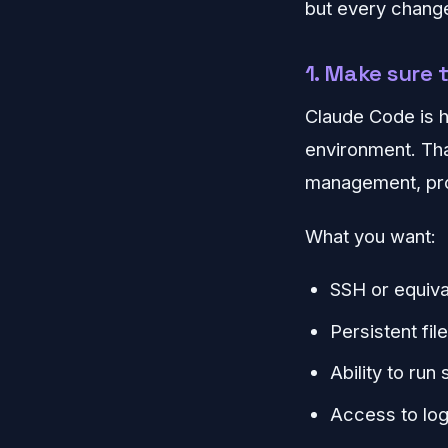
but every change
1. Make sure 
Claude Code is h
environment. Tha
management, proc
What you want:
SSH or equiva
Persistent fi
Ability to run
Access to log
++++++++++
→ **WHAT NEEDS TO BE DONE**: Return only those lines that run from the one containing "1. Make sure" through the end of the entries, keeping each exactly as written.

→ **TASK ANSWER**:
1. Make sure 
Claude Code is h
environment. Tha
management, proc
What you want:
SSH or equiva
Persistent fi
Ability to run
Access to log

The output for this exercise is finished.